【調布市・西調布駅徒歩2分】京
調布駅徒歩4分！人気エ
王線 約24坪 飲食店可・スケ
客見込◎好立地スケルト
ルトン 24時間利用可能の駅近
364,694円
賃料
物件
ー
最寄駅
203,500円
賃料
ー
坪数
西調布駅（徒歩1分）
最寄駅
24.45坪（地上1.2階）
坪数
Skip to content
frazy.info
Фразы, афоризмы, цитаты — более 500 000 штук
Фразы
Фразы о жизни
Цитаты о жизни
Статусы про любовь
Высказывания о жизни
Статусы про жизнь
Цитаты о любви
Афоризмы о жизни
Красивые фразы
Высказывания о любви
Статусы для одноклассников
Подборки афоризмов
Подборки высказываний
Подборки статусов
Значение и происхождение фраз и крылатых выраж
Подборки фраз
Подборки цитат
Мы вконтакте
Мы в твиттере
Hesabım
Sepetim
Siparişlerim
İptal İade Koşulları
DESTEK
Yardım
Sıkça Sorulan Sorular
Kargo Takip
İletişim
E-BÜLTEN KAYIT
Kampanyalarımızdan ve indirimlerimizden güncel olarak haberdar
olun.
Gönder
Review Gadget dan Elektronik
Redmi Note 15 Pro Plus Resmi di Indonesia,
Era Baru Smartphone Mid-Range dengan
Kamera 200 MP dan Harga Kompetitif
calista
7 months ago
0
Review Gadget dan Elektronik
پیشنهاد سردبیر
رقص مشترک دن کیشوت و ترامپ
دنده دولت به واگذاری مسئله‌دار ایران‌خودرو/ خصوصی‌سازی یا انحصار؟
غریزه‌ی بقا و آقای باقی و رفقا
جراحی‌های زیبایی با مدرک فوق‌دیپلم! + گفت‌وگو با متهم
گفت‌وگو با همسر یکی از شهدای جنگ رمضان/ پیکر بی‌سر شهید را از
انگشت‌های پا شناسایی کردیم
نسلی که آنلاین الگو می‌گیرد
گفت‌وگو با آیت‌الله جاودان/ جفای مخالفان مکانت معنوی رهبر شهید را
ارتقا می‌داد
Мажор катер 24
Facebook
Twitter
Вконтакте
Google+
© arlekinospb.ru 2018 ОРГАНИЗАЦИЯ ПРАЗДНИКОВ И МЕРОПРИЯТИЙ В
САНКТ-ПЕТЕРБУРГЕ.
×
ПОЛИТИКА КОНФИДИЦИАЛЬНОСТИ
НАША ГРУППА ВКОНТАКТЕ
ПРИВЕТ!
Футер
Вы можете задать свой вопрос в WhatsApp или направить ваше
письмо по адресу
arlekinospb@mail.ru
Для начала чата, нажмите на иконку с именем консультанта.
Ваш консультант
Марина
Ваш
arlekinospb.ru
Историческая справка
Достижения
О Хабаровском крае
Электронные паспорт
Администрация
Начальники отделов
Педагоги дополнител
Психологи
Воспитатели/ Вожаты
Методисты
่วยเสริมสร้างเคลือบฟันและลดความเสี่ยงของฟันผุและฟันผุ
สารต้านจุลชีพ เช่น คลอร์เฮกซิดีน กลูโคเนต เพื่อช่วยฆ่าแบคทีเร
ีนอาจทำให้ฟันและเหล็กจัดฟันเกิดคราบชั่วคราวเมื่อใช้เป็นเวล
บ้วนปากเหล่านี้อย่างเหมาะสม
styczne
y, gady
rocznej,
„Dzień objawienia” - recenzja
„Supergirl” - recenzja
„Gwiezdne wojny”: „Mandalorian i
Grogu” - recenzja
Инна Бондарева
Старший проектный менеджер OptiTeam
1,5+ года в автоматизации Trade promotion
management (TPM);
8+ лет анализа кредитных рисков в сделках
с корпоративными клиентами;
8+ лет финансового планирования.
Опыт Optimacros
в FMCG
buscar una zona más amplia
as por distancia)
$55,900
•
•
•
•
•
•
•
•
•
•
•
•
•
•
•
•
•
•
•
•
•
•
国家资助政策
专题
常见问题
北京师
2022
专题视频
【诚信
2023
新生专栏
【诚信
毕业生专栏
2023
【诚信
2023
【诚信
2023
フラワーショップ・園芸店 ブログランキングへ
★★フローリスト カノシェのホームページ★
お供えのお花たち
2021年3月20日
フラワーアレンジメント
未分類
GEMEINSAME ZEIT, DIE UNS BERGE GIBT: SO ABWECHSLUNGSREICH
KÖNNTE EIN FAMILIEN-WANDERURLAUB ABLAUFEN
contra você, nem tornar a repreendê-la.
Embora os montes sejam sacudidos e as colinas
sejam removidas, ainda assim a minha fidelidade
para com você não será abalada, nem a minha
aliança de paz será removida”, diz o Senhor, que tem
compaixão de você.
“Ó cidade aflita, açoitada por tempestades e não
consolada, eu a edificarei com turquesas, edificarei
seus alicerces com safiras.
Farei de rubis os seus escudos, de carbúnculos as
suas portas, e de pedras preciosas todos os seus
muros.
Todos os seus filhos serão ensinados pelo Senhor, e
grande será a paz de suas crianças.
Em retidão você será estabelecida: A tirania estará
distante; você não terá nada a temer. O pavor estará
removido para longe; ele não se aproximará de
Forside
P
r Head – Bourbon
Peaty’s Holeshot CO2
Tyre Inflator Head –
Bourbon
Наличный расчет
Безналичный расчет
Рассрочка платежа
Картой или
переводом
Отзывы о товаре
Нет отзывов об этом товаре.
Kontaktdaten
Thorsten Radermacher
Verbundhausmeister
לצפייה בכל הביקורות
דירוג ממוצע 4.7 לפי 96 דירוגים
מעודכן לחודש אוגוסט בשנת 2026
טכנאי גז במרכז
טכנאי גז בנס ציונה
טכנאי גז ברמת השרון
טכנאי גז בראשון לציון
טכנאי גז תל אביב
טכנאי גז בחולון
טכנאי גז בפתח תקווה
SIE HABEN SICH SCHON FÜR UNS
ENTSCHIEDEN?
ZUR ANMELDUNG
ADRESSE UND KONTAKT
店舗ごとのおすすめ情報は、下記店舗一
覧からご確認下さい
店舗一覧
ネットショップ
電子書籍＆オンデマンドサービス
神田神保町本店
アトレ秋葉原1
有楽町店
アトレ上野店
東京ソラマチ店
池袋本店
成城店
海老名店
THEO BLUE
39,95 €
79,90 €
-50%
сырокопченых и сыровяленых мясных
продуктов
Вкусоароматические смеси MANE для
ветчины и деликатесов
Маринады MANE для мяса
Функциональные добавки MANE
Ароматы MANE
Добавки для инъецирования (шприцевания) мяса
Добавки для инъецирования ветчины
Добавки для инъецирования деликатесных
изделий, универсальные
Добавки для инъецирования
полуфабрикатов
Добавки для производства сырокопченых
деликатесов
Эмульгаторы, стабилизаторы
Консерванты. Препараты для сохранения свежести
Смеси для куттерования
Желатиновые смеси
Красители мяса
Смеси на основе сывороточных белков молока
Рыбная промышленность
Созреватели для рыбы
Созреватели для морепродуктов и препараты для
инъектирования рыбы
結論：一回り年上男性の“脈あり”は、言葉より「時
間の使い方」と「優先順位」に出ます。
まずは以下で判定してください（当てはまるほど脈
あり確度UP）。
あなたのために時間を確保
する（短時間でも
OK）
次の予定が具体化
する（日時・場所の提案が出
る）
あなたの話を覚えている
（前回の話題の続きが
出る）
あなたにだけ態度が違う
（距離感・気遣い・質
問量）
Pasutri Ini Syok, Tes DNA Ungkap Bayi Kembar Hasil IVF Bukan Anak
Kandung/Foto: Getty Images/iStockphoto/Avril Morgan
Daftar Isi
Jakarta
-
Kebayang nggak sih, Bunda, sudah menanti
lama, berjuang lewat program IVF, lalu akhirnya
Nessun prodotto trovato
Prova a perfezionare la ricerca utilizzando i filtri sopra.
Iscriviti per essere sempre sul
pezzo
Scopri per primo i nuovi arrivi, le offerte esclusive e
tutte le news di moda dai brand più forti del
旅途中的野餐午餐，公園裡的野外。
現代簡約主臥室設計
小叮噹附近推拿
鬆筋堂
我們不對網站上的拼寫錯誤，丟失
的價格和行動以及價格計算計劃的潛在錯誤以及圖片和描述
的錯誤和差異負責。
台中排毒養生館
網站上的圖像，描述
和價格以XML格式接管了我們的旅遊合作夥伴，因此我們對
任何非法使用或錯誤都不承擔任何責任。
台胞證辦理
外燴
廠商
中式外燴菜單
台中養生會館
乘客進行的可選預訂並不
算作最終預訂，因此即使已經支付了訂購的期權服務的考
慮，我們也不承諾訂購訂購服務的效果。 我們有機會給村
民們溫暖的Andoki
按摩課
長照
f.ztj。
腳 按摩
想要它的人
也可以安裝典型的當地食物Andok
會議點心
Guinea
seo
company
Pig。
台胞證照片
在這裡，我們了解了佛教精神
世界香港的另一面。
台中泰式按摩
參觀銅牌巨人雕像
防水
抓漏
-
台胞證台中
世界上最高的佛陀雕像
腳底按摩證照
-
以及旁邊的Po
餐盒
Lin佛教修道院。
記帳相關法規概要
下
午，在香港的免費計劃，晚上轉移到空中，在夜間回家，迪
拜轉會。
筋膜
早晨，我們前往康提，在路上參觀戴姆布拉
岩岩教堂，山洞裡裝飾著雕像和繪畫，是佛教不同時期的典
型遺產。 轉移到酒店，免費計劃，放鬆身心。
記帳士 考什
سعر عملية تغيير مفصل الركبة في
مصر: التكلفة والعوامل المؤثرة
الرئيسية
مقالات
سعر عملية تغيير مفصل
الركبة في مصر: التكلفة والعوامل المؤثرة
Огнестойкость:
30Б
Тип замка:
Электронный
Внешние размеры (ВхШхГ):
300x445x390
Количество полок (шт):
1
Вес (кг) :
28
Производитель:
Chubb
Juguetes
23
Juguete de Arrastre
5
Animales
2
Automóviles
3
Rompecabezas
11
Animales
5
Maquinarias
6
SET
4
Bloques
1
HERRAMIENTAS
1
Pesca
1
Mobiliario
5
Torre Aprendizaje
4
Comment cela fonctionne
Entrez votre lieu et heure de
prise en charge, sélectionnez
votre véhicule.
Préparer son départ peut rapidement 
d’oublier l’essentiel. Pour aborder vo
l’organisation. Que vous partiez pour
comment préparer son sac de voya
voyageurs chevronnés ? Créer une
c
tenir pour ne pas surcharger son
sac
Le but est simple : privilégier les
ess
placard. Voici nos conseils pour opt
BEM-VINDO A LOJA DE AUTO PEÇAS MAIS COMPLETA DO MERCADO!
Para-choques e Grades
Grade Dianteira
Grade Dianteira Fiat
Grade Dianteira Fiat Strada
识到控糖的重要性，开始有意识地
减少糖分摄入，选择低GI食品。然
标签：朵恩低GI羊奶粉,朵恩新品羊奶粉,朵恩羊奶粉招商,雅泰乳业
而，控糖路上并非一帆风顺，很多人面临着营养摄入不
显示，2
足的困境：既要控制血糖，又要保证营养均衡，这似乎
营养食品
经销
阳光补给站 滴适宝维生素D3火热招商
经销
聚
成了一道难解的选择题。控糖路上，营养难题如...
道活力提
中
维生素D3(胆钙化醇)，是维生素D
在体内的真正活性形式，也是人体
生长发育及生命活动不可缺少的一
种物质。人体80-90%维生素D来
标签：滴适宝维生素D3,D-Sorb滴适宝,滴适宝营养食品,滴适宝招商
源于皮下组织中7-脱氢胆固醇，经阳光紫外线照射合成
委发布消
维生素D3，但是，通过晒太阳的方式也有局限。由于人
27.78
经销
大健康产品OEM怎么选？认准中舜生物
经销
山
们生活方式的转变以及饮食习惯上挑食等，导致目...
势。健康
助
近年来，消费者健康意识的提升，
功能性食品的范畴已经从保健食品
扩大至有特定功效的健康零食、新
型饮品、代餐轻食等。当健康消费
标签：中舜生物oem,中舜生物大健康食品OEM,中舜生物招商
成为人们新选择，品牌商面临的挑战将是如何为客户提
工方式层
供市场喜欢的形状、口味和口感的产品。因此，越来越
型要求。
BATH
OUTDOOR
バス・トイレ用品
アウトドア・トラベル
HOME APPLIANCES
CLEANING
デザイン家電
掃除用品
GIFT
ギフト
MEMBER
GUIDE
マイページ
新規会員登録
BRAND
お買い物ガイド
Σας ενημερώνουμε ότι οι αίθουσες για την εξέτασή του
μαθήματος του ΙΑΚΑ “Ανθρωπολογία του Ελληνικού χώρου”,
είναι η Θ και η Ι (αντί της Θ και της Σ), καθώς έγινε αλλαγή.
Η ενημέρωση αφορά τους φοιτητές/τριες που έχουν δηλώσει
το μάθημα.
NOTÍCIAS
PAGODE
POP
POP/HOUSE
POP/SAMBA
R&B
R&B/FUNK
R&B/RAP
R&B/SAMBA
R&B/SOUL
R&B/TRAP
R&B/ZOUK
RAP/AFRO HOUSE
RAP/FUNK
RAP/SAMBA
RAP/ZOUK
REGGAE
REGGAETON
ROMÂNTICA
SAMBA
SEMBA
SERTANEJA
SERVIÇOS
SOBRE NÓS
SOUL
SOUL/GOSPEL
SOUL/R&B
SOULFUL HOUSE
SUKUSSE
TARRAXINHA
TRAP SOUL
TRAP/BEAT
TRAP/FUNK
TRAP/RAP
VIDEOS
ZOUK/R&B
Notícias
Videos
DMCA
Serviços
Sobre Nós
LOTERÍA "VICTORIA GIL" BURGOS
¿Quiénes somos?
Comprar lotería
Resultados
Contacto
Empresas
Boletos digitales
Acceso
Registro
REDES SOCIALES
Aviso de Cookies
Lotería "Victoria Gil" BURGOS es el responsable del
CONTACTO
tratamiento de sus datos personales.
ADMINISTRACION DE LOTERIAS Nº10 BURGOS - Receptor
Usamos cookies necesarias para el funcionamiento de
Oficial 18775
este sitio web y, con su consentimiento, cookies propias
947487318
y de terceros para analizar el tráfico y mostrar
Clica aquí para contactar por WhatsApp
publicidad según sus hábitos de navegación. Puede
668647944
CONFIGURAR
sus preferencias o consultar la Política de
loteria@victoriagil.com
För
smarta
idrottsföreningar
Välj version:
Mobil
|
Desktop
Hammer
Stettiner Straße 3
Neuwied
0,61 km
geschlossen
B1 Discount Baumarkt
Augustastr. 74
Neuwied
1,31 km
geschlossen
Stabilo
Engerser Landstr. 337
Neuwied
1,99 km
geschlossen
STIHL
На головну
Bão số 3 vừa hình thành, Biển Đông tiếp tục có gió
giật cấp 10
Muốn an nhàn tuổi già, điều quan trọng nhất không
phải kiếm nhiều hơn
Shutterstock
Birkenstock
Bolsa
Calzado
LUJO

Task details: Transcribe the material verbatim from its first line up to and including the line with "پیشنهاد سردبیر".

Reply:
【調布市・西調布駅徒歩2分】京
調布駅徒歩4分！人気エ
王線 約24坪 飲食店可・スケ
客見込◎好立地スケルト
ルトン 24時間利用可能の駅近
364,694円
賃料
物件
ー
最寄駅
203,500円
賃料
ー
坪数
西調布駅（徒歩1分）
最寄駅
24.45坪（地上1.2階）
坪数
Skip to content
frazy.info
Фразы, афоризмы, цитаты — более 500 000 штук
Фразы
Фразы о жизни
Цитаты о жизни
Статусы про любовь
Высказывания о жизни
Статусы про жизнь
Цитаты о любви
Афоризмы о жизни
Красивые фразы
Высказывания о любви
Статусы для одноклассников
Подборки афоризмов
Подборки высказываний
Подборки статусов
Значение и происхождение фраз и крылатых выраж
Подборки фраз
Подборки цитат
Мы вконтакте
Мы в твиттере
Hesabım
Sepetim
Siparişlerim
İptal İade Koşulları
DESTEK
Yardım
Sıkça Sorulan Sorular
Kargo Takip
İletişim
E-BÜLTEN KAYIT
Kampanyalarımızdan ve indirimlerimizden güncel olarak haberdar
olun.
Gönder
Review Gadget dan Elektronik
Redmi Note 15 Pro Plus Resmi di Indonesia,
Era Baru Smartphone Mid-Range dengan
Kamera 200 MP dan Harga Kompetitif
calista
7 months ago
0
Review Gadget dan Elektronik
پیشنهاد سردبیر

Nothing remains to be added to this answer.